Seeing isolation from the national electric grid and its energy-intensive RAS systems, in 2012 the company decided to install a 600kW water turbine in the neighbouring river ‘La Máquina’ (the machine, in Spanish). Meanwhile, the internal consumption ranges from 250kW to 500kW. “In the last six months, the turbine has contributed about 80 per cent of our energy demand, although it is very variable. For example, after three days with no rain we need to turn on an oil generator,” García said.
The company tried to develop a project intended to contribute electric power to its closest neighbours. “Unfortunately, we did not move forward because supplying the national electric grid requires a constant energy flow that we cannot guarantee, given the seasonality of rainfall and our internal requirements,” he added.
Despite this, AquaGen in Comau has found other ways to support its local community.
Education as priority
Total overall population in the Comau peninsula stands at 1,500. According to Rocío Espinoza, social worker in the high school of Ayacara (nearest town), most parents have not finished their secondary education, nor even primary school.
“This is more notorious in Buill, a nearby village where most parents only reached 6th grade, while others are still illiterate. Until not long ago, some kids drop out of school, and their parents used to say that their children needed to start working.
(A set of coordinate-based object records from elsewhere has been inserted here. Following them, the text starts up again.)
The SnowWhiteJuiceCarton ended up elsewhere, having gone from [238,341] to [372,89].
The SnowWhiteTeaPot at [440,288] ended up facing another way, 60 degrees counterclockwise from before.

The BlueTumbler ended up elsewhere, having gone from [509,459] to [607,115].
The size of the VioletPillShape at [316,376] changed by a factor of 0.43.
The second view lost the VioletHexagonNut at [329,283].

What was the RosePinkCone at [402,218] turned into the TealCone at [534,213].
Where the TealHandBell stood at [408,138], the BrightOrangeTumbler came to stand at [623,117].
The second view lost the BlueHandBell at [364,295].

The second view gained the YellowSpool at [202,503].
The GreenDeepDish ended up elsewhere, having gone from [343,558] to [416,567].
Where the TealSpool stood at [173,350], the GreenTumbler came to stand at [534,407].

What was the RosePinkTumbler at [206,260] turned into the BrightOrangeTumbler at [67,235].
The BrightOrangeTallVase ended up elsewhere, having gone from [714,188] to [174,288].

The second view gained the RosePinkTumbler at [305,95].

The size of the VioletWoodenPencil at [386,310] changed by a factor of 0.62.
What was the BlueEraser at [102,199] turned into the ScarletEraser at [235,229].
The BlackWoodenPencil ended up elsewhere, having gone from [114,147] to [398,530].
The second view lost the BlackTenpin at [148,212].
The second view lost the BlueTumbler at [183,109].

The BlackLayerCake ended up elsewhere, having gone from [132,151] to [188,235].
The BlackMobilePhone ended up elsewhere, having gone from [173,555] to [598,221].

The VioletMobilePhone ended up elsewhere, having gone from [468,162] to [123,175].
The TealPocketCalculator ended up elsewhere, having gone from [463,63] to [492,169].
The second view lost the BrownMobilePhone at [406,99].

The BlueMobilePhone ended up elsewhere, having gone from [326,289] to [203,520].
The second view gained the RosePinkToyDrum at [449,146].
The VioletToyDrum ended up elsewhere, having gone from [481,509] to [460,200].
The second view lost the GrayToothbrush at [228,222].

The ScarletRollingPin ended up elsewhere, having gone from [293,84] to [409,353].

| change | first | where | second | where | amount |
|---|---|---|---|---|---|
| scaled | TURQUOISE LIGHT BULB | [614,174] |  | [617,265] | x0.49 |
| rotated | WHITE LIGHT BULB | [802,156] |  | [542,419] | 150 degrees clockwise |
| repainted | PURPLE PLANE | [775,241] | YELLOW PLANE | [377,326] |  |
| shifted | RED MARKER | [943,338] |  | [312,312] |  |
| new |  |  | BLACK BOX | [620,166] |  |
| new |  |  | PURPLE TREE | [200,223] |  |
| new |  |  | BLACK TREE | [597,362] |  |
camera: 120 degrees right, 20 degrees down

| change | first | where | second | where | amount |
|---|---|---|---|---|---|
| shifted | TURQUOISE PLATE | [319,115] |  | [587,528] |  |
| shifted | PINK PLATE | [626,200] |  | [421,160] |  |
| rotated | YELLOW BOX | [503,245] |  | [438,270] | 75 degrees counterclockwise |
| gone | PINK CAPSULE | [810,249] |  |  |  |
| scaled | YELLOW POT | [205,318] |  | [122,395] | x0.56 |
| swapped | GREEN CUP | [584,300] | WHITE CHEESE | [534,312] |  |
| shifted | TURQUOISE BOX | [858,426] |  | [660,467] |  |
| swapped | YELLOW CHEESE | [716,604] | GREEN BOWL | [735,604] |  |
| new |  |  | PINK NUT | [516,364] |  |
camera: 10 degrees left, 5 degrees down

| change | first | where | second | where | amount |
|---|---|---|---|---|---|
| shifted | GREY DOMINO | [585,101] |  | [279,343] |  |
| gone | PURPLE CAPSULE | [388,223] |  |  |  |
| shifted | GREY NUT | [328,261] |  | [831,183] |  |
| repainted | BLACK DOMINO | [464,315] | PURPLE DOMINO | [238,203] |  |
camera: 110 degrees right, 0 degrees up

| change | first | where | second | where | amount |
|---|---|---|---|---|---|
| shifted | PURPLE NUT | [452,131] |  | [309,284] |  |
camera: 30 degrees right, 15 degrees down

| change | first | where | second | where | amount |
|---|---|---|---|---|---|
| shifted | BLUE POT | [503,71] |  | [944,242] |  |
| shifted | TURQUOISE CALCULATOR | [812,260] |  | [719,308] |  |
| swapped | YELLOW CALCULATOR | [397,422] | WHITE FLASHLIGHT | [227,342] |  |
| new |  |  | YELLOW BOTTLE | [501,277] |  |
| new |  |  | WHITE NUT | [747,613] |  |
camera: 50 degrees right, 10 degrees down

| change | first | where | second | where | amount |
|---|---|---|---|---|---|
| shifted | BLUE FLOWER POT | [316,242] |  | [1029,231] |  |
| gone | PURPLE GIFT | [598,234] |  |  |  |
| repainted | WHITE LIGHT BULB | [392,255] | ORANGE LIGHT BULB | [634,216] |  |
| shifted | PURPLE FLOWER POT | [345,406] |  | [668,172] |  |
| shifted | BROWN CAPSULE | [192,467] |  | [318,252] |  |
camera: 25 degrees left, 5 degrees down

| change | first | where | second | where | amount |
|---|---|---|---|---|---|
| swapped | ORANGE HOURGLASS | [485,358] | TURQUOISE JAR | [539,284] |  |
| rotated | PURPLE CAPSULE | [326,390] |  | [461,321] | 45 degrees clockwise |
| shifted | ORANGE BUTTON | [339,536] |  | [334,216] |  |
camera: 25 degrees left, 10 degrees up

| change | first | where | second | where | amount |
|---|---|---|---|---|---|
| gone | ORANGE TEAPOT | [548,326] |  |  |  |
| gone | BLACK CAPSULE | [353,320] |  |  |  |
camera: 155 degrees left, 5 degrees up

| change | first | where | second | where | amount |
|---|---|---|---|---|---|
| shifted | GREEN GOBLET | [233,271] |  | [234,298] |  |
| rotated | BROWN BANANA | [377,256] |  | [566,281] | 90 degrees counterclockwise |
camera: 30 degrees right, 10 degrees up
Artisanal fishing, firewood and seaweed collection, for example, became sporadic jobs for them due to lack of income,” she explained.
Comau BGC has implemented an open-door policy for local schools, organizing student tours throughout the facility. The company also provides scholarships for those kids with the highest academic achievements. “We reward the first, second and third top grades from the 7th year of primary school up to the end of secondary education with a monetary contribution,” García said.
Rocío Espinoza revealed that these scholarships help 18 of their 176 students, a benefit that is expected to extend to another school in Buill. “Both schools have joined guided visits to the site and learned about the different production processes. Besides, in Buill the company helped with the construction of ramps for a disabled student. That has been the most significant aid for us, since it had the greatest social impact for the benefit of just one student,” she added.
Aware of this whole situation, the company has also encouraged completion of schooling among its workers in cooperation with the local high school. In fact, several of those employees have continued studies and are currently in technical institutes.
Rocío is thankful for all the help. She says that a broken window in the school might take several months to be replaced if public funds are used.
Bureaucracy can be challenging, said Roberto Ortíz too, technical manager at the local health-care facility. He said the process for getting medical oxygen tanks from the city office is very slow. “We recently asked for five tanks, which took about five months to arrive. By contrast, when we received tanks from AquaGen, it took them about 20 days to help us. And for free! This makes our work a lot easier given that medical oxygen is a basic input for us but very scarce in this peninsula,” he said. In addition, the company provides free fuel once a month.
“These contributions allow us to attend medical emergencies or aeromedical evacuations where medicinal oxygen is required. They take us out of trouble,” he added.
AquaGen’s maintenance department has always been ready to help with equipment repairs around the community. “We have also painted some classrooms and fixed problems in their power generators,” said the company’s head of maintenance, William Lagos.
“If we quantify all this aid in terms of money, those are lots of resources we are saving and using in further social assistance for our neighbors,” Ortíz said.